Weslang: is a standalone WEb Service to detect the LANGuage of a given piece of text.
It works by executing both CLD2 and Language-Detection.
The exposed API is very simple:
host:8080/detect?q=<TEXT>
The endpoint also supports POST
requests in case longer payloads are required.
The response will be a JSON document like the following:
{
"language": "en",
"confidence": 0.99
}
Where language is the ISO_639-1 code of the language (except for Chinese in which the locale is also returned, that is the result would be either zh-cn or zh-tw).
Additional endpoints for checking the health of the webservice will be exposed at localhost:9001.
Among the endopoints one can find
- http://localhost:9001/health
- http://localhost:9001/metrics
- http://localhost:9001/env
- http://localhost:9001/info
- http://localhost:9001/mappings
- http://localhost:9001/trace
This is done automatically by the Spring-Boot framework, via the Actuator plugin.
This project includes two components that could easily be a project on their own.
Using JNA a Java interface is exposed for getting the language via the CLD2 library.
The code lives in //java/com/deezer/research/cld2
In //third-party/java/language-detection-v2
we have a fork of
language-detection.
The main changes we did, was to remove the randomization and some performance improvements. See the file THIRD_PARTY.yaml in that folder for a comprehensive list of changes.

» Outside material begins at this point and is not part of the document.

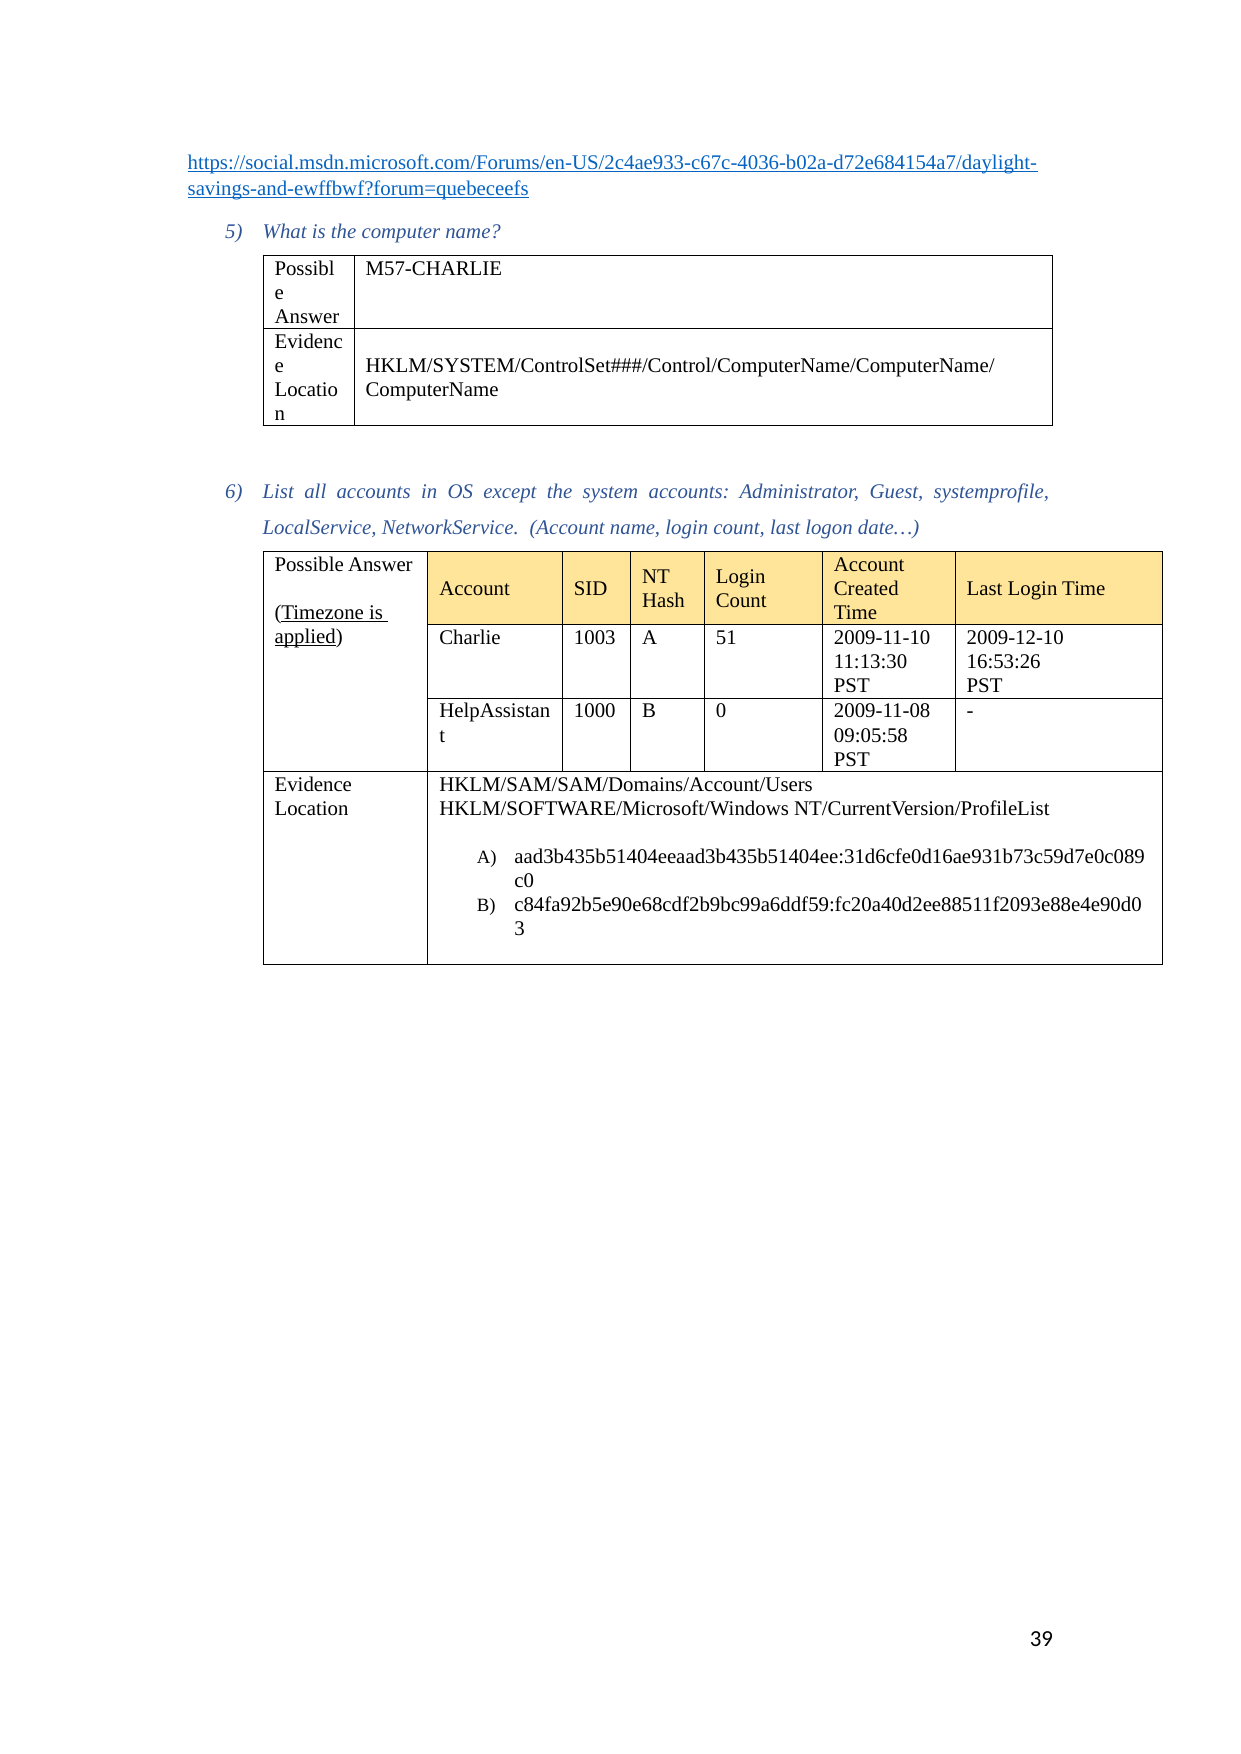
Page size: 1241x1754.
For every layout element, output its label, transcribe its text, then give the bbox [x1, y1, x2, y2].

To build and test this project BUCK is required and also Java 7. That means that it cannot be built under Windows.
$ buck test --all
$ buck build //java/com/deezer/research/language:detection_app
The build command generated a file called
buck-out/gen/java/com/deezer/research/language/detection_app.jar
, which is a
self contained binary.
To run it just execute:
$ java -jar detection_app.jar
If for some reason you don't want or can't execute both detectors, you could run:
$ java -jar detection_app.jar --spring.profiles.active=java_only
$ java -jar detection_app.jar --spring.profiles.active=cld2
$ java -jar detection_app.jar --spring.profiles.active=both
Currently the Cld2 bindings are only generated for linux-x86-64
, so if your
machine is different it probably won't work. In such a case, just execute it
with the java_only
profile.
This project is possible to several Open Source Projects
- Spring-Boot: Java Framework.
- CLD2: The language detector built into Chrome.
- Language-Detection: Language detector provided by Cybozu Labs.
- BUCK: build system released by Facebook.
- Guava: Additional Java libraries provided By Google.
- JNA: Libary to easily integrate C libraries with Java.
This project is released under the Apache 2.0 License.